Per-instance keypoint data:
────────

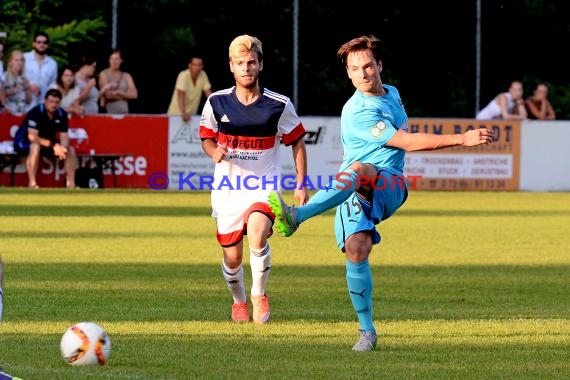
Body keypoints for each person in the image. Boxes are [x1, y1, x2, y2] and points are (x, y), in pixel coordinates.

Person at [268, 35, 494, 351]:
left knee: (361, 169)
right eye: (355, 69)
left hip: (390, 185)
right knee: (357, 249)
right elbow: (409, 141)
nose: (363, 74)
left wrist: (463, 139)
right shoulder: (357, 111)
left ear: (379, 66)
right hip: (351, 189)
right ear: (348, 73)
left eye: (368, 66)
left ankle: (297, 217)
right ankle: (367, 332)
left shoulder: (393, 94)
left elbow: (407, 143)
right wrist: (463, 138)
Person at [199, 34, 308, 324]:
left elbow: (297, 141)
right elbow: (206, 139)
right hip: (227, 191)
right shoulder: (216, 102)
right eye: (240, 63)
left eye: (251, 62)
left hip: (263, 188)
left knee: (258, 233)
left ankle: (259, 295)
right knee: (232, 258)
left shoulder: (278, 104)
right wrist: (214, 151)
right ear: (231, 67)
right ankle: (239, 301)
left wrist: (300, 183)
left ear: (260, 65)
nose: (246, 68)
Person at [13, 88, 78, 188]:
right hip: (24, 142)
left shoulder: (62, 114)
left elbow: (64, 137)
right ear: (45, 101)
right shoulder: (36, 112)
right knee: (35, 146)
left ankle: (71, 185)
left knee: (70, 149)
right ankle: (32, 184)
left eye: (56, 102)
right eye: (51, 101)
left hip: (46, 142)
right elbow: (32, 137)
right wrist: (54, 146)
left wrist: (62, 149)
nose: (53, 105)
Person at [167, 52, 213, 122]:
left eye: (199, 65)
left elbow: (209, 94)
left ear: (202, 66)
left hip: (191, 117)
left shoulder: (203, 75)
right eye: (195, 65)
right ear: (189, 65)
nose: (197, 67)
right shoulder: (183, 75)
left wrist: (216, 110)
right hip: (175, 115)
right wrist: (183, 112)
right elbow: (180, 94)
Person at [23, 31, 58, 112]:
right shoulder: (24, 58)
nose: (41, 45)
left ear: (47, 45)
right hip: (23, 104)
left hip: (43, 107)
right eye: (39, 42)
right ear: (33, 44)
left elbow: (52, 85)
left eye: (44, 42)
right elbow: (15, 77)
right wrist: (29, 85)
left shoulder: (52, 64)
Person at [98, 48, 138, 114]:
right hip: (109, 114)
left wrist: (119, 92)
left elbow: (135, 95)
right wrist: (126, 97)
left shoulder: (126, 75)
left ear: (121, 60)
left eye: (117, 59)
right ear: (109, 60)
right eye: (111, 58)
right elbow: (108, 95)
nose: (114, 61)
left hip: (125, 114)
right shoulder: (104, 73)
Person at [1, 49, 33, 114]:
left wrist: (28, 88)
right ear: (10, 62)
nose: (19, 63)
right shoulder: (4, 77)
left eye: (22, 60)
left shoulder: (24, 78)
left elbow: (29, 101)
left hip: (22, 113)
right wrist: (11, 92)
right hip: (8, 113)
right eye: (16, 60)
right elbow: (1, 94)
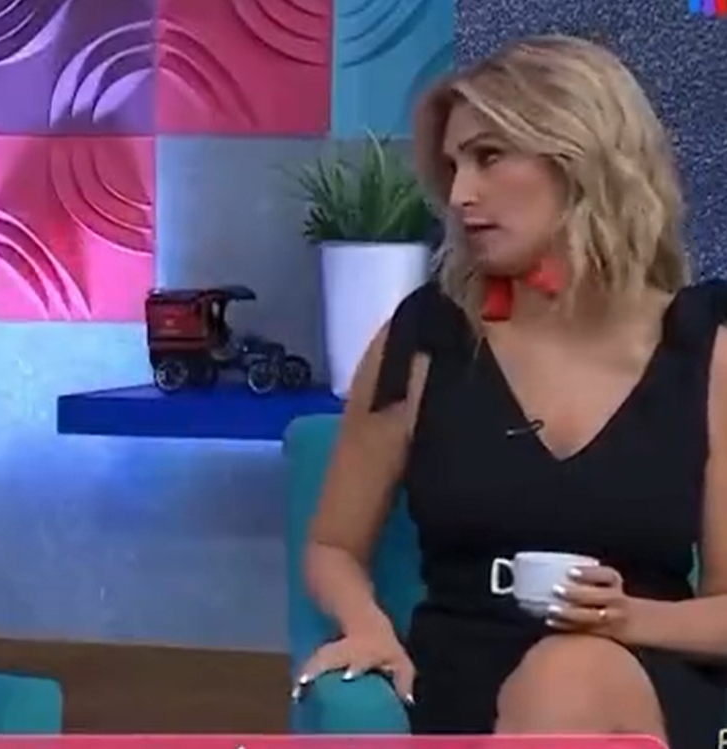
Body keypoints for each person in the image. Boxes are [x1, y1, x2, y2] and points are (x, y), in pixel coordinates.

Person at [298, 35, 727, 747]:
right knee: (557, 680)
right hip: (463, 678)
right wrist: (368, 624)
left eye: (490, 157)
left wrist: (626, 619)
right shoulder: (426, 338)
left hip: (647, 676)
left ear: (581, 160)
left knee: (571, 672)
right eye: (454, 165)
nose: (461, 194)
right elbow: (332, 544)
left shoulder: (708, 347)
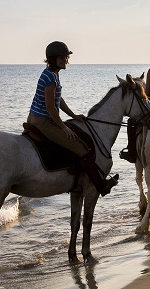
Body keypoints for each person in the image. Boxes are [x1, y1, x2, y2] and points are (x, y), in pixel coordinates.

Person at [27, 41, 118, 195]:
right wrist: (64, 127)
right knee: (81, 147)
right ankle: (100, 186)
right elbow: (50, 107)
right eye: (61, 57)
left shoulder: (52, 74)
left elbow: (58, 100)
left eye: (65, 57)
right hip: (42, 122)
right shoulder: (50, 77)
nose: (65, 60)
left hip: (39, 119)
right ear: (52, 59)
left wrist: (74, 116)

────────

All the lines above must be written out exactly, without a single picture.

Result of this exercise:
Body keypoints for each person in the image. Boxes are [x1, y1, x2, y2] and points are (x, y), in pixel coordinates.

Person at [268, 35, 494, 351]:
left knee: (361, 169)
right eye: (355, 69)
left hip: (390, 185)
right knee: (357, 249)
right elbow: (409, 141)
nose: (363, 74)
left wrist: (463, 139)
right shoulder: (357, 111)
left ear: (379, 66)
right hip: (351, 189)
right ear: (348, 73)
left eye: (368, 66)
left ankle: (297, 217)
right ankle: (367, 332)
left shoulder: (393, 94)
left elbow: (407, 143)
right wrist: (463, 138)
Person at [199, 34, 308, 324]:
left elbow: (297, 141)
right elbow: (206, 139)
right hip: (227, 191)
right shoulder: (216, 102)
right eye: (240, 63)
left eye: (251, 62)
left hip: (263, 188)
left knee: (258, 233)
left ankle: (259, 295)
right knee: (232, 258)
left shoulder: (278, 104)
right wrist: (214, 151)
right ear: (231, 67)
right ankle: (239, 301)
left wrist: (300, 183)
left ear: (260, 65)
nose: (246, 68)
Person at [13, 88, 78, 188]:
right hip: (24, 142)
left shoulder: (62, 114)
left elbow: (64, 137)
right ear: (45, 101)
right shoulder: (36, 112)
right knee: (35, 146)
left ankle: (71, 185)
left knee: (70, 149)
right ankle: (32, 184)
left eye: (56, 102)
right eye: (51, 101)
left hip: (46, 142)
right elbow: (32, 137)
right wrist: (54, 146)
left wrist: (62, 149)
nose: (53, 105)
Person at [167, 52, 213, 122]:
left eye: (199, 65)
left elbow: (209, 94)
left ear: (202, 66)
left hip: (191, 117)
left shoulder: (203, 75)
right eye: (195, 65)
right ear: (189, 65)
nose: (197, 67)
right shoulder: (183, 75)
left wrist: (216, 110)
right hip: (175, 115)
right wrist: (183, 112)
right elbow: (180, 94)
Person at [23, 31, 58, 112]:
right shoulder: (24, 58)
nose: (41, 45)
left ear: (47, 45)
right hip: (23, 104)
left hip: (43, 107)
right eye: (39, 42)
right ear: (33, 44)
left elbow: (52, 85)
left eye: (44, 42)
right elbow: (15, 77)
right wrist: (29, 85)
left shoulder: (52, 64)
Person at [98, 48, 138, 114]:
right hip: (109, 114)
left wrist: (119, 92)
left elbow: (135, 95)
right wrist: (126, 97)
left shoulder: (126, 75)
left ear: (121, 60)
left eye: (117, 59)
right ear: (109, 60)
right eye: (111, 58)
right elbow: (108, 95)
nose: (114, 61)
left hip: (125, 114)
right shoulder: (104, 73)
Person at [1, 49, 33, 114]:
left wrist: (28, 88)
right ear: (10, 62)
nose: (19, 63)
right shoulder: (4, 77)
left eye: (22, 60)
left shoulder: (24, 78)
left elbow: (29, 101)
left hip: (22, 113)
right wrist: (11, 92)
right hip: (8, 113)
right eye: (16, 60)
right elbow: (1, 94)
Body keypoints for each person in the image. Boxes are [x1, y1, x2, y2] and points are (x, y), in pixel coordinates.

Person at [298, 35, 727, 747]:
right knee: (557, 680)
right hip: (463, 678)
right wrist: (368, 624)
left eye: (490, 157)
left wrist: (626, 619)
right shoulder: (426, 338)
left hip: (647, 676)
left ear: (581, 160)
left knee: (571, 672)
right eye: (454, 165)
nose: (461, 194)
right elbow: (332, 544)
left shoulder: (708, 347)
Body keypoints for each person in the image. Boxes are [x1, y1, x2, y2] and points are (x, y), in pixel coordinates.

Person at [27, 41, 118, 195]:
right wrist: (64, 127)
right knee: (81, 147)
right ankle: (100, 186)
right elbow: (50, 107)
right eye: (61, 57)
left shoulder: (52, 74)
left elbow: (58, 100)
left eye: (65, 57)
right hip: (42, 122)
right shoulder: (50, 77)
nose: (65, 60)
left hip: (39, 119)
right ear: (52, 59)
left wrist: (74, 116)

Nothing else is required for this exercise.